*** Block opens ***

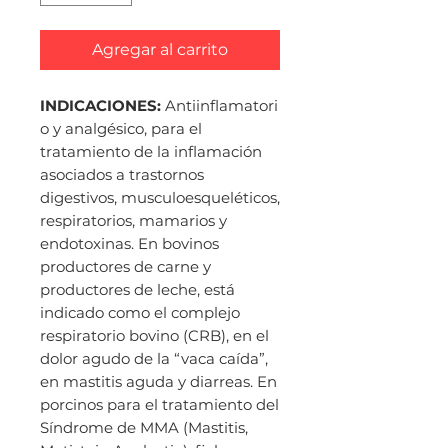
Agregar al carrito
INDICACIONES:
Antiinflamatori
o y analgésico, para el
tratamiento de la inflamación
asociados a trastornos
digestivos, musculoesqueléticos,
respiratorios, mamarios y
endotoxinas. En bovinos
productores de carne y
productores de leche, está
indicado como el complejo
respiratorio bovino (CRB), en el
dolor agudo de la “vaca caída”,
en mastitis aguda y diarreas. En
porcinos para el tratamiento del
Síndrome de MMA (Mastitis,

*** Block closes ***

Exercise objective =
Take the line that holds "productores de leche, está" as the first line and the last line of the data as the final one. Retype everything between, both included, exactly.

Exercise output =
productores de leche, está
indicado como el complejo
respiratorio bovino (CRB), en el
dolor agudo de la “vaca caída”,
en mastitis aguda y diarreas. En
porcinos para el tratamiento del
Síndrome de MMA (Mastitis,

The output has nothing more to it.